Questo Redemption arriva due anni dopo Blues Of Desperation, continuandone la narrazione, dando cioè grande spolvero a quel rock blues che il chitarrista è capace di declinare in tutte le diverse accezioni. Anche in questo nuovo lavoro, Bonamassa dimostra di essere una macchina da guerra, in grado di maneggiare la materia con la consueta autorevolezza tecnica e con quella passione che ancora oggi lo fa suonare come un ragazzino carico di entusiasmo.

L’impressione, poi, è che il buon Joe stia molto migliorando anche nelle parti cantate e che abbia asciugato il suo stile, evitando eccessivi virtuosismi fini a sé stessi, cosa che nella prima parte della carriera adombrava il suo indubbio talento. Insomma, Redemption è un disco veramente riuscito, che non presenta novità per chi già conosce il menù della casa, ma che conferma come Bonamassa sia uno dei migliori interpreti del genere.

Si gode, quindi, e non poco, a partire dall’iniziale Evil Mama, attacco di batteria zeppeliniana, robusto arrangiamento con sezione fiati e coro femminile, groove funky e una serie di assoli da standing ovation. Una partenza a raffica, ribadita dalla successiva ed eccitante derapata boogie di King Bee Shakedown e dall’approccio hard della muscolare Molly O’, retaggio evidente della militanza con i Black Country Communion.
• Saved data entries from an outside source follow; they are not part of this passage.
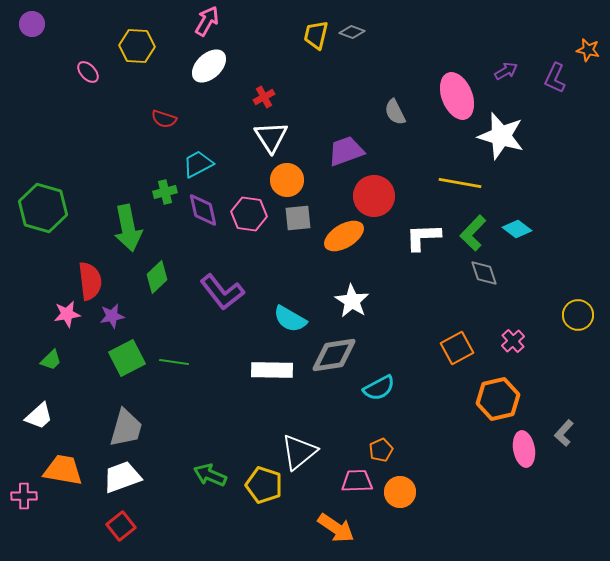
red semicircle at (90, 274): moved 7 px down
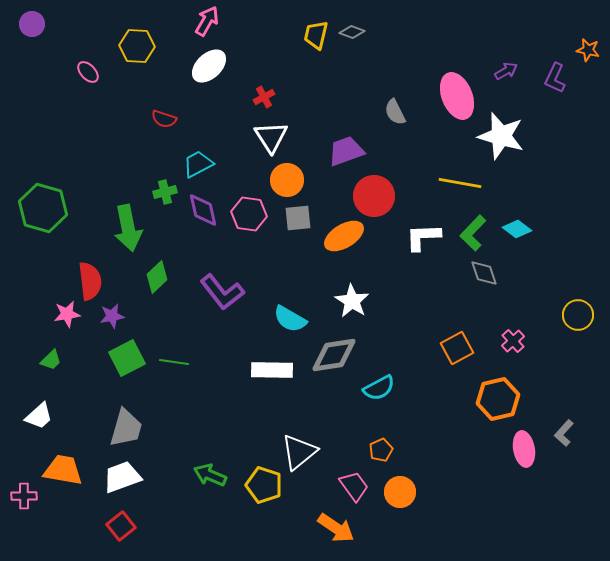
pink trapezoid at (357, 481): moved 3 px left, 5 px down; rotated 56 degrees clockwise
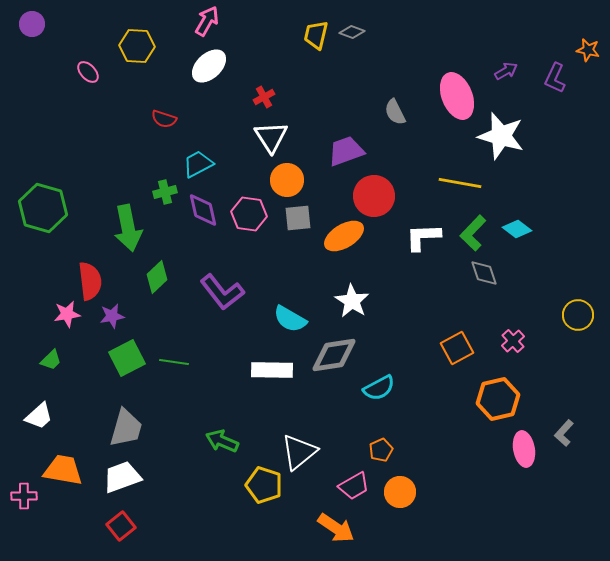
green arrow at (210, 475): moved 12 px right, 34 px up
pink trapezoid at (354, 486): rotated 96 degrees clockwise
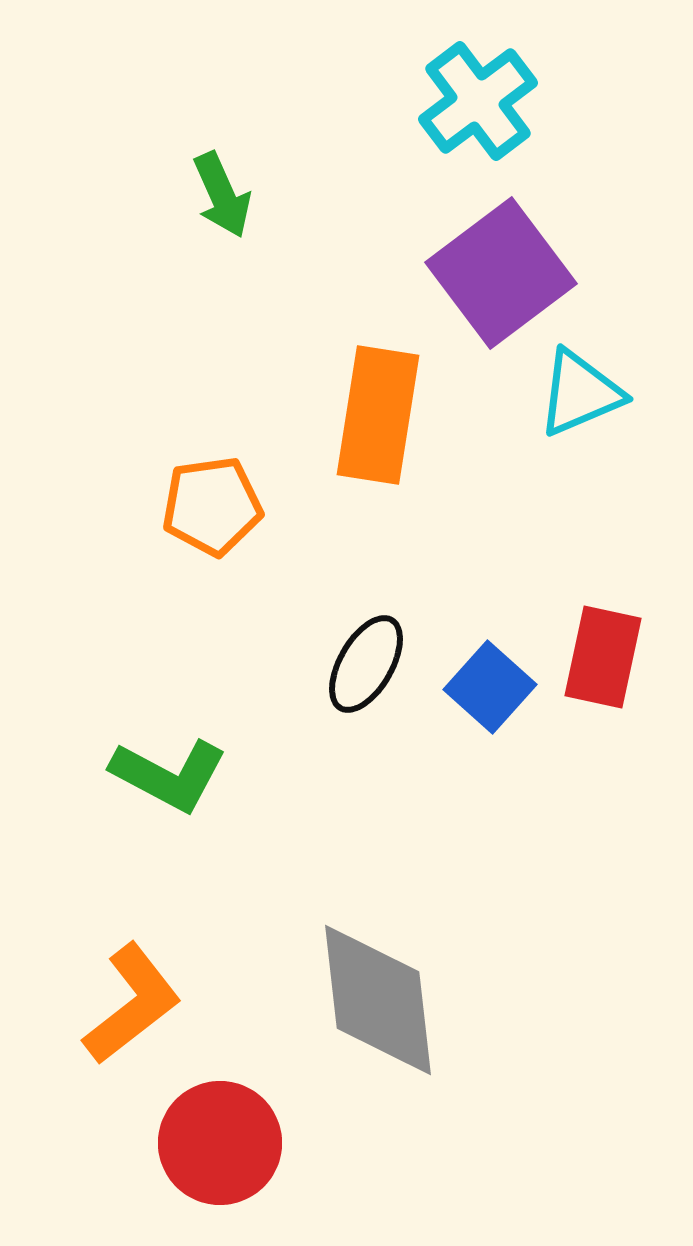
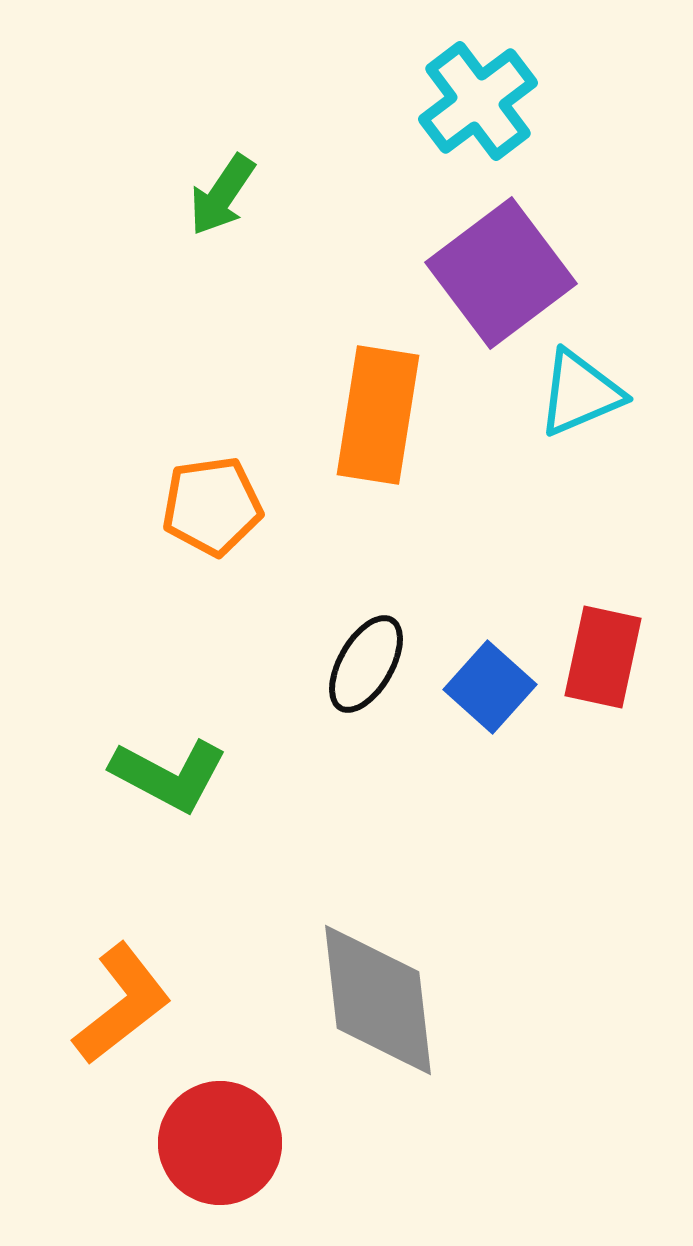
green arrow: rotated 58 degrees clockwise
orange L-shape: moved 10 px left
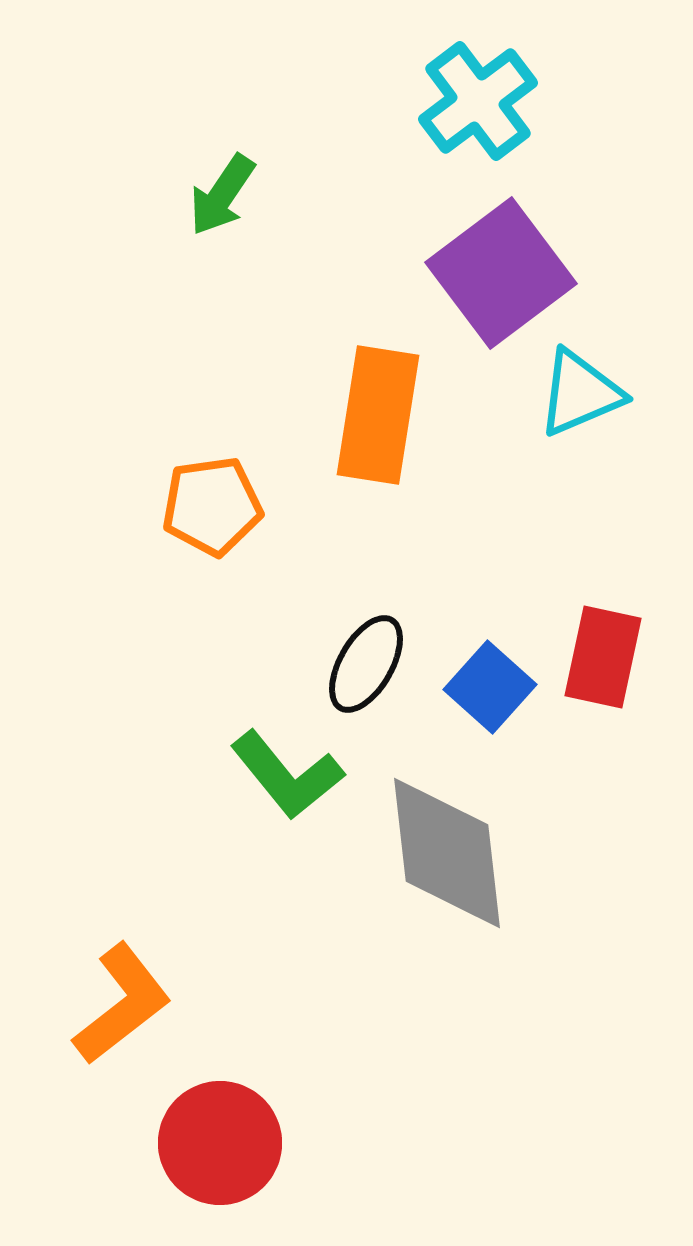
green L-shape: moved 118 px right; rotated 23 degrees clockwise
gray diamond: moved 69 px right, 147 px up
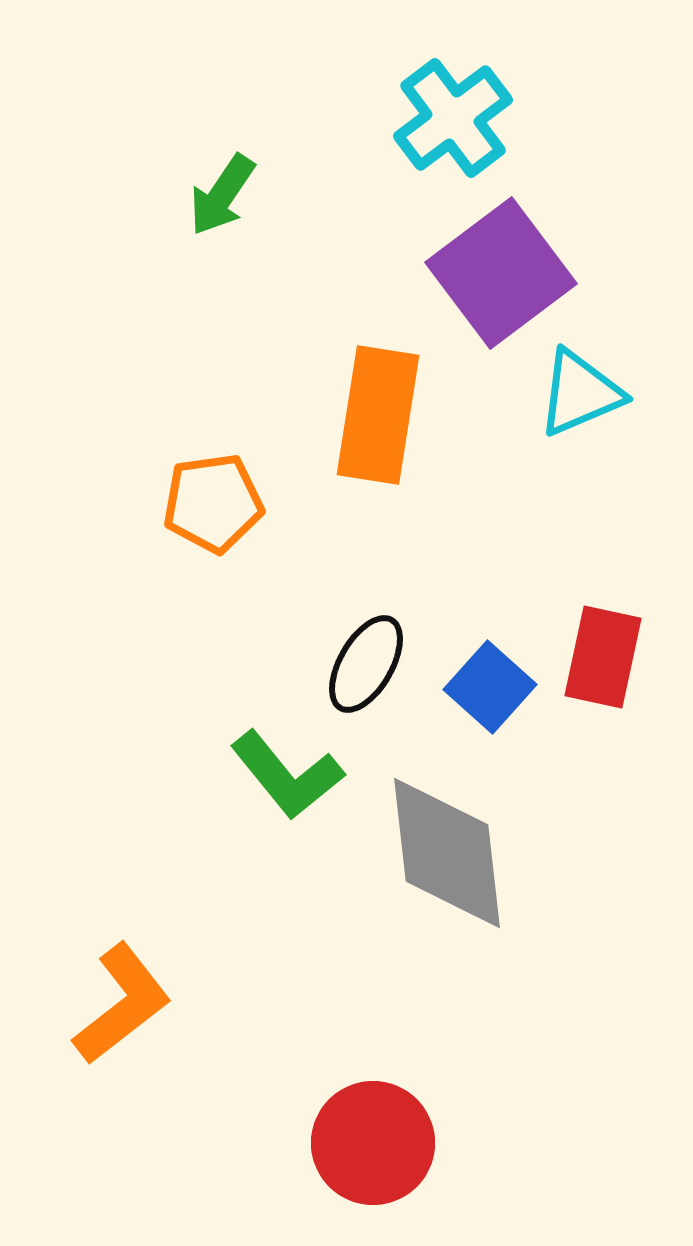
cyan cross: moved 25 px left, 17 px down
orange pentagon: moved 1 px right, 3 px up
red circle: moved 153 px right
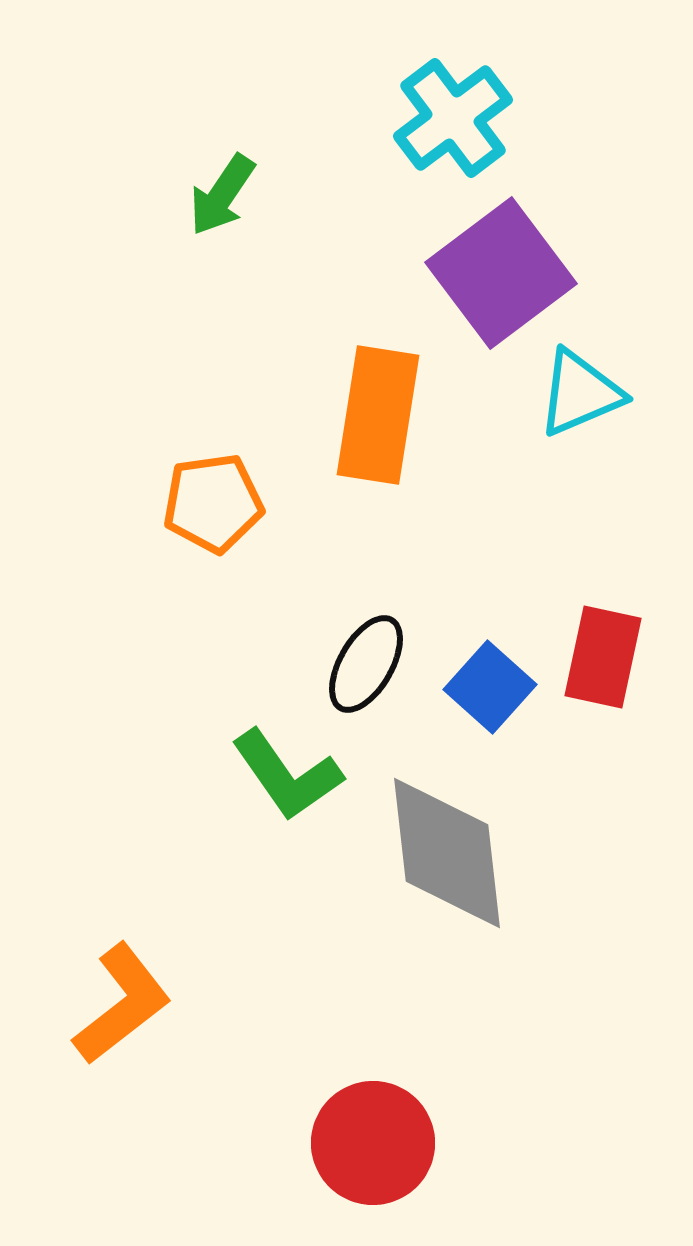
green L-shape: rotated 4 degrees clockwise
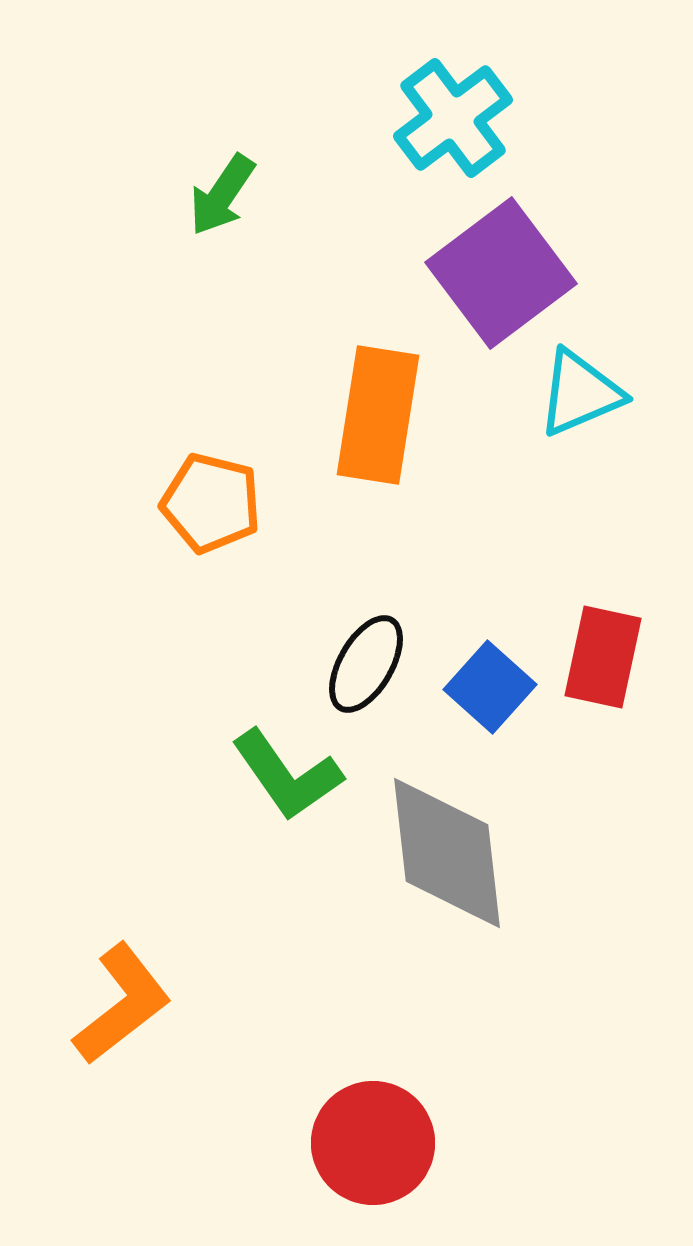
orange pentagon: moved 2 px left; rotated 22 degrees clockwise
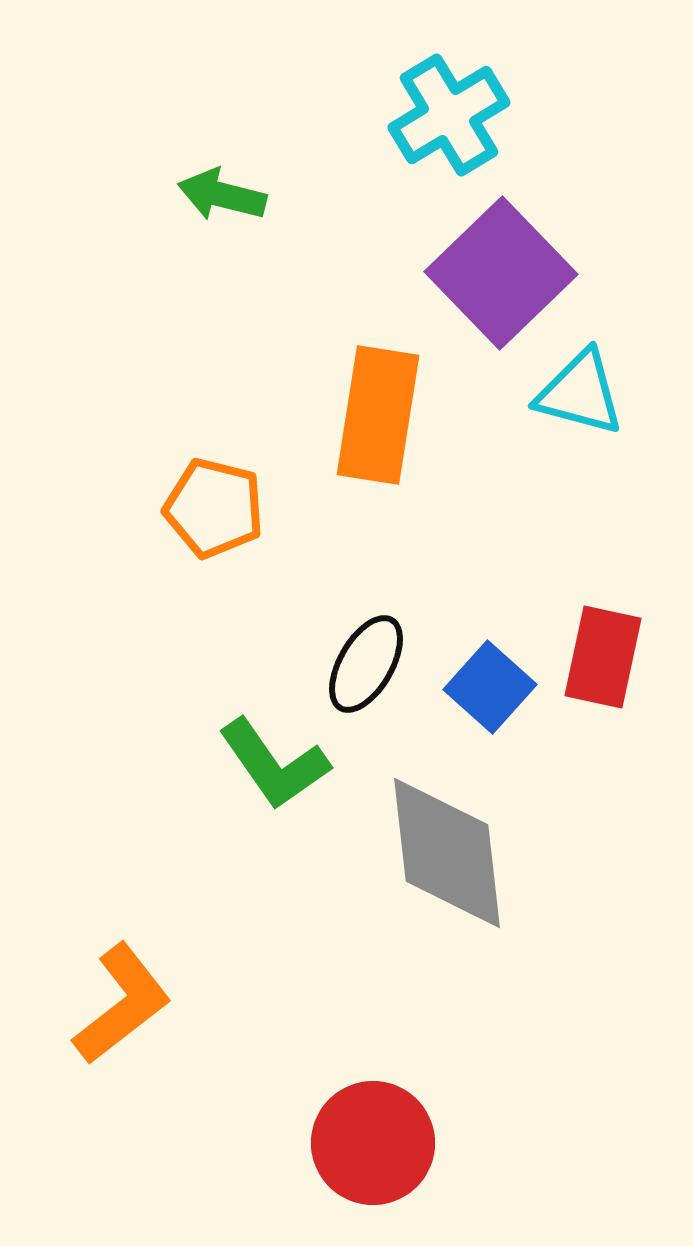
cyan cross: moved 4 px left, 3 px up; rotated 6 degrees clockwise
green arrow: rotated 70 degrees clockwise
purple square: rotated 7 degrees counterclockwise
cyan triangle: rotated 38 degrees clockwise
orange pentagon: moved 3 px right, 5 px down
green L-shape: moved 13 px left, 11 px up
Se alcuni momenti, pur strutturati, restano solo dei buoni esempi di rock dall’impatto molto radiofonico (Deep In The Blues Again), Bonamassa dimostra però grande dimestichezza quando si cimenta con un suono più classico e di derivazione chicagoana, come in Just ‘Cos You Can Don’t Mean You, I’ve Got Some Mind Over What Matters e la travolgente Love Is A Gamble (con uno sfoggio di sudore e tecnica da par suo), o tenta strade meno immediate, come nella più intima e raccolta Stronger Now In Broken Places o nella complessa ed evocativa Self-Inflicted Wounds.

Non c’è bisogno di aggiungere molto altro per raccontare un disco che se non esce da territori ormai abbondantemente esplorati, testimonia però l’evoluzione di un musicista che, nonostante sia tra i più acclamati chitarristi al mondo, non smette di crescere in termini qualitativi e di innervare il proprio lavoro di un ardore quasi commovente. Imperdibile per i fan, consigliatissimo ai patiti della sei corde.